▶ _Aim_:
Can you copy the text lines of every record below word for word, leaving out the pictures?

▶ _Data_:
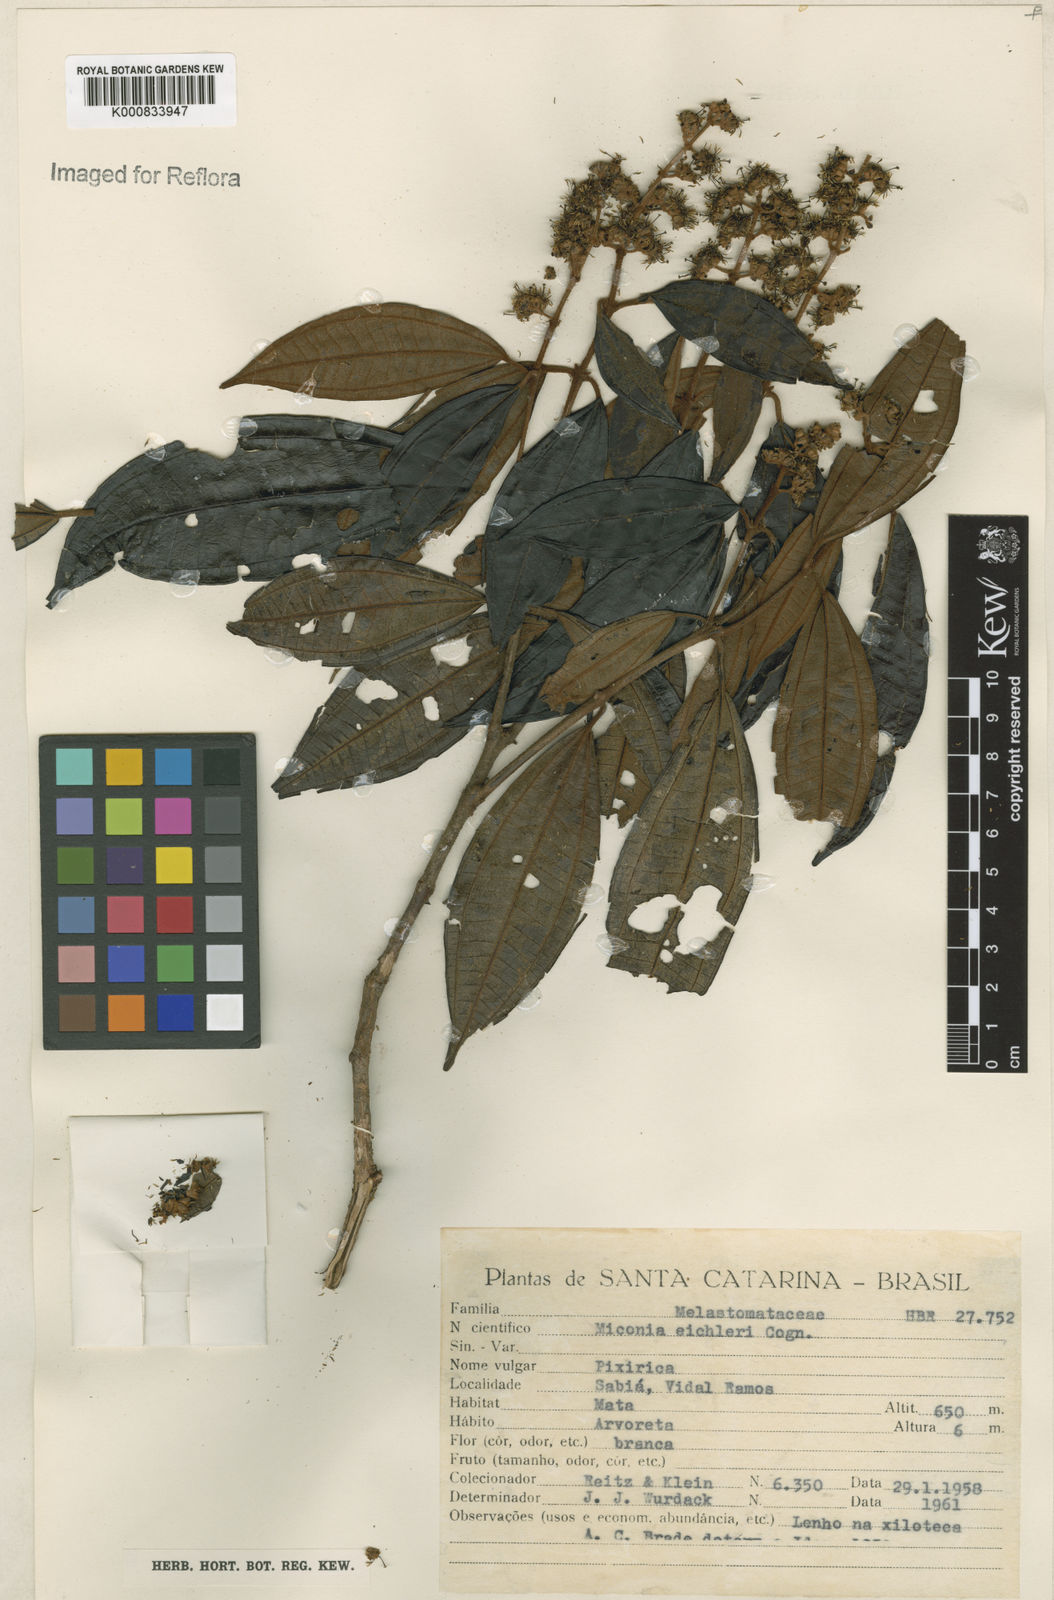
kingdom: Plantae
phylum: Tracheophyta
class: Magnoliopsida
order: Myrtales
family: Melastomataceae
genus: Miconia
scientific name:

▶ _Result of this exercise_:
kingdom: Plantae
phylum: Tracheophyta
class: Magnoliopsida
order: Myrtales
family: Melastomataceae
genus: Miconia
scientific name:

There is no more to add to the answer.